Kunstwerk des Monats im Juni 2014
01. Juni 2014
"Petersburger Hängung" - Eine ungewohnte Sicht
Vorgestellt von: Dietrich Meyerhöfer
Anlässlich einer kleinen Umgestaltung der Gemäldesammlung und der Idee, dass nach längerer Zeit wieder mehr niederländische Gemälde des 16. und 17.Jahrhunderts der Öffentlichkeit präsentiert werden sollen, kam die Idee auf, die Bilder in der sogenannten Petersburger Hängung zu zeigen. Dabei werden die Gemälde eng neben und übereinander gehängt.
Diese Art der Präsentation ist für den heutigen Betrachter ungewöhnlich bis verstörend. Sind wir es doch gewohnt, Kunstwerke möglichst einzeln zu betrachten.

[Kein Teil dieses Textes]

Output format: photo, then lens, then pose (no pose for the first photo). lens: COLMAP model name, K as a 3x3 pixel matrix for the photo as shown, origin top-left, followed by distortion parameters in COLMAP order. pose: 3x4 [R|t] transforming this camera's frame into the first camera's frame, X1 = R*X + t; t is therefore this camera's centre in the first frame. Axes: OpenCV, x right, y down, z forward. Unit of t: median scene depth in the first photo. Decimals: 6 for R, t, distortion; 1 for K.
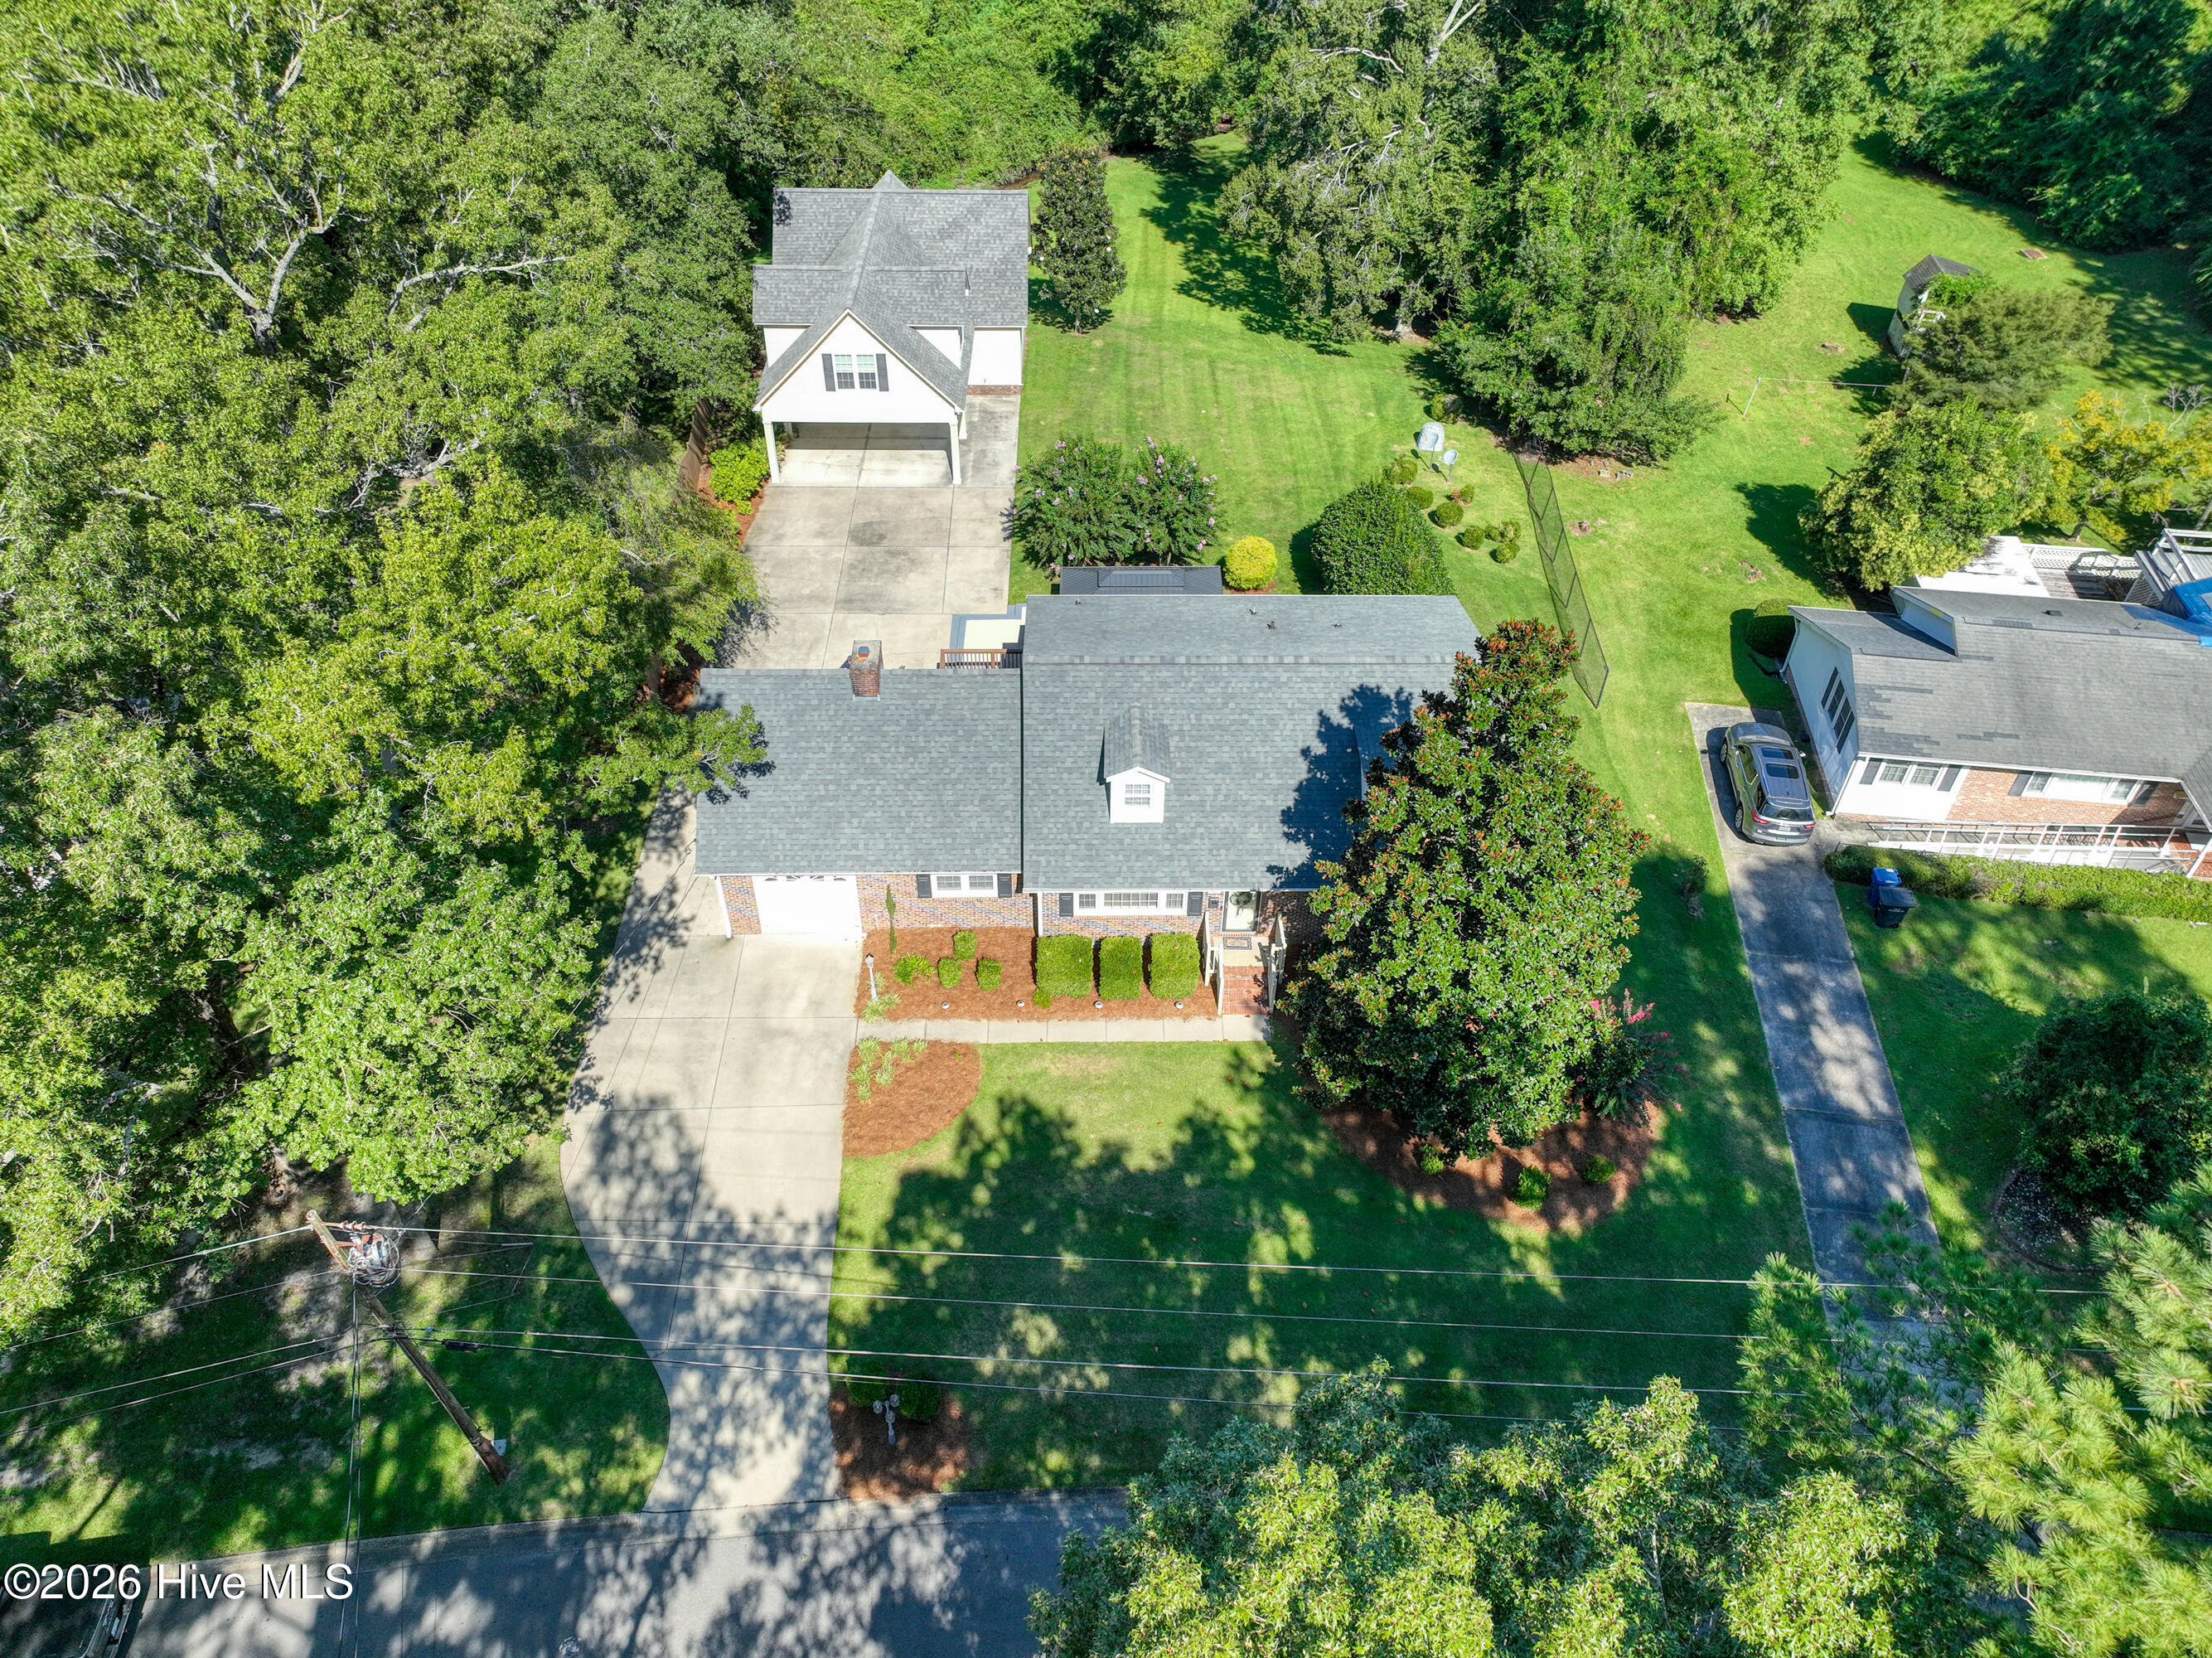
lens RADIAL K [[1565.3, 0, 1107.5], [0, 1565.3, 823.9], [0, 0, 1]] dist [-0.000731, 0.018873]
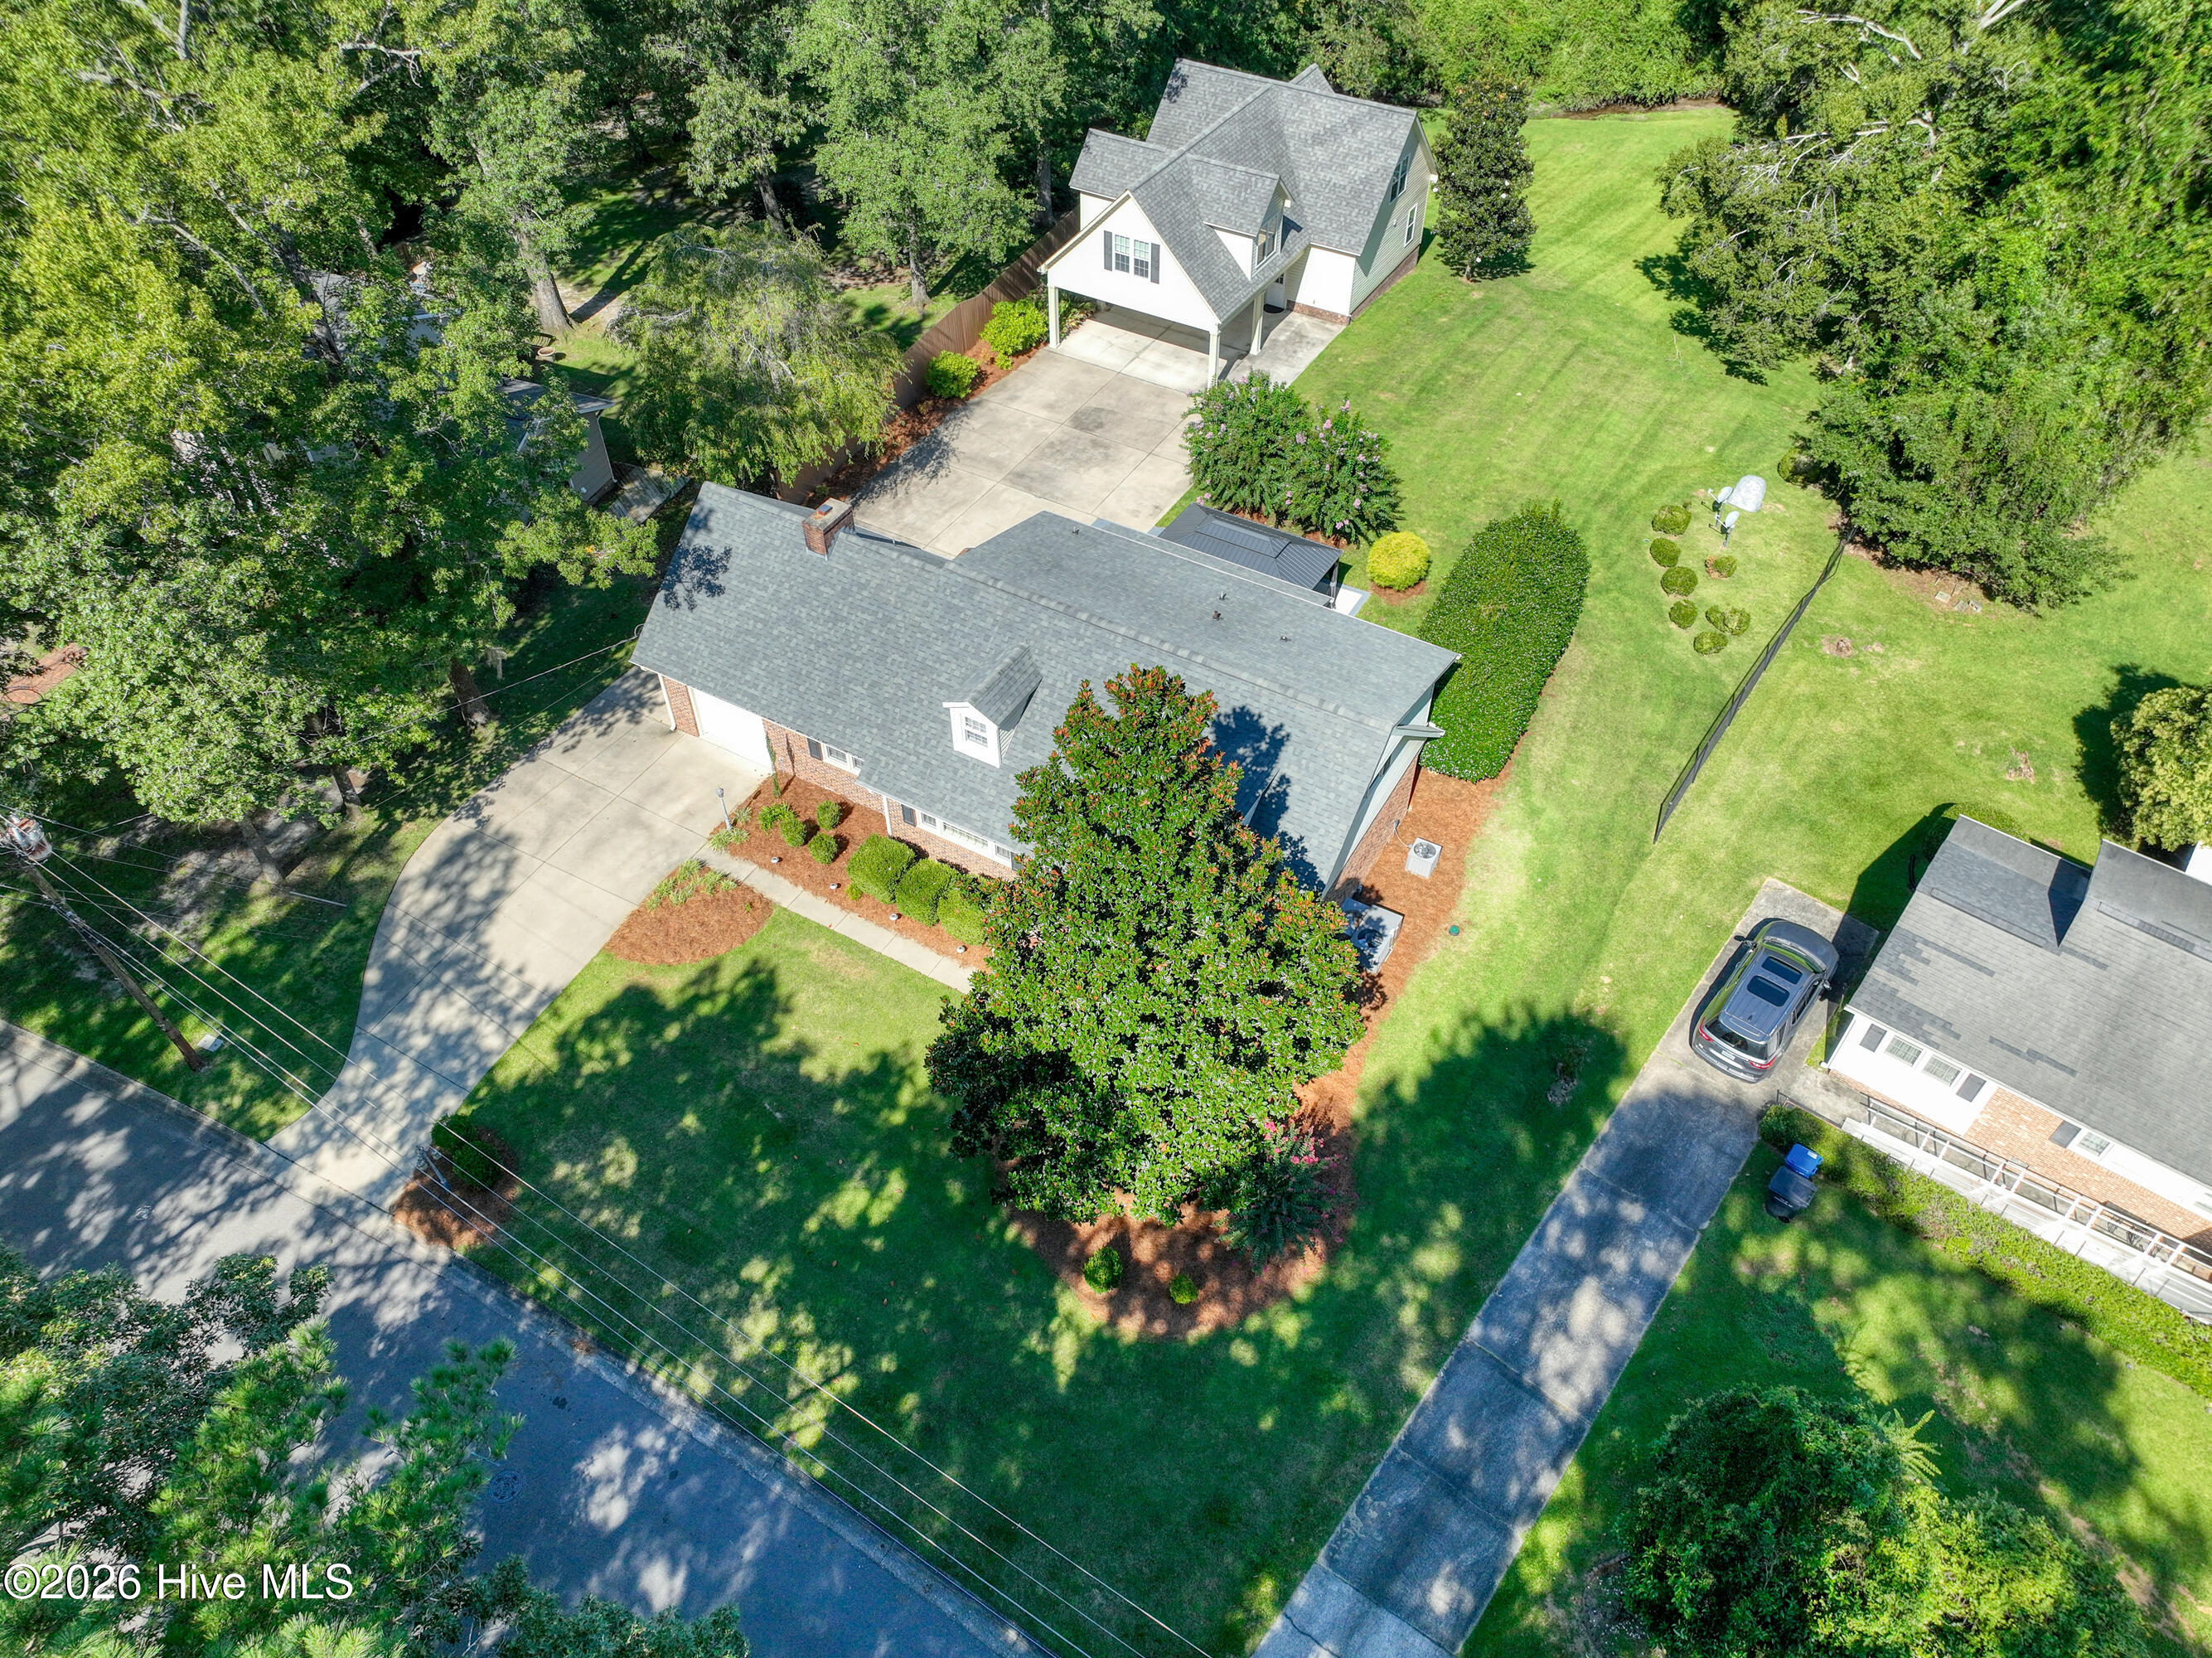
lens RADIAL K [[1565.3, 0, 1110.8], [0, 1565.3, 823.4], [0, 0, 1]] dist [-0.000731, 0.018873]
pose [[0.854977, 0.364812, -0.368681, 0.511752], [-0.340173, 0.931001, 0.132363, -0.132890], [0.391530, 0.012248, 0.920084, 0.153103]]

Wie hat sich Gemäldehängung historisch entwickelt? Der eigene Typus einer Gemäldegalerie entwickelte sich erst im 17. Jahrhundert aus den Kunst- und Wunderkammern heraus. In diesen wurden neben Artefakten von Menschenhand wie Skulpturen, Arbeiten auf Papier und Gemälden besonders Gegenstände der Natur zusammengetragen, z. B. Muscheln, Steine, getrocknete Pflanzen und Vogelfedern. Sowohl Arteficialia als auch Natuaralia standen sich in diesen Kammern gleichberechtigt gegenüber, wie auch im "Königlichen Academischen Museum" der Georgia Augusta, das 1773 gegründet worden war.

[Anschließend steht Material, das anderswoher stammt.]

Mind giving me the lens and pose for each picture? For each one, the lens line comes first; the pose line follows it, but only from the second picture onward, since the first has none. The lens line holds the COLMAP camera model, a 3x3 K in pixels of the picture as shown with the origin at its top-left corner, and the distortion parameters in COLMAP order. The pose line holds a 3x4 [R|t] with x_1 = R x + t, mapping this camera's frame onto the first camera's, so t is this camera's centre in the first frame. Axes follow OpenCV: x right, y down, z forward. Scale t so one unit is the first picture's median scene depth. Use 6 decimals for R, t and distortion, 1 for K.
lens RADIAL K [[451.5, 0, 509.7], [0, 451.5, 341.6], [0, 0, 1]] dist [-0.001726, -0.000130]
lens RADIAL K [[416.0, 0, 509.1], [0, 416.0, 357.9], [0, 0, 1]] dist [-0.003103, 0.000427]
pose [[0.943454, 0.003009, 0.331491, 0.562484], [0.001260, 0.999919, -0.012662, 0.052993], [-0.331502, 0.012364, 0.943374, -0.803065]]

Im 17. Jahrhundert wurden diese beiden Bereiche von den Sammlern, egal ob adelig oder bürgerlich, in Spezialsammlungen aufgelöst. Es entstanden die ersten eigenständigen Museen, die sich aber beispielsweise in den speziell für diesen Zweck eingerichteten Räumen für Gemälde stark von den heutigen Museen unterschieden. Betrachtet man sich Galerien des europäischen Hochadels, wie z. B. die des Erzherzogs Leopold Wilhelm von Habsburg-Lothringen in Brüssel, sieht man, dass die Gemälde nach Schulen getrennt dicht neben- und übereinander gehängt waren. Es fällt dem heutigen Betrachter sehr schwer, sich innerhalb dieser Art der Präsentation zu orientieren. An diese Hängung haben sich dann auch die Museen bis weit ins 19. Jahrhundert gehalten. Auch die großen Privatsammlungen wie z. B. diejenige des Berliner Sammlers James Simon richten sich nach der Barockhängung.
Erst am Anfang des 20. Jahrhunderts kam es mit Übergangslösungen zu einer Gemäldepräsentation, wie wir sie heute kennen und schätzen. Eine erste Einzelhängung konnten die Besucher der Berliner Jahrhundertausstellung in allen Räumen der Nationalgalerie im Jahr 1906 erleben.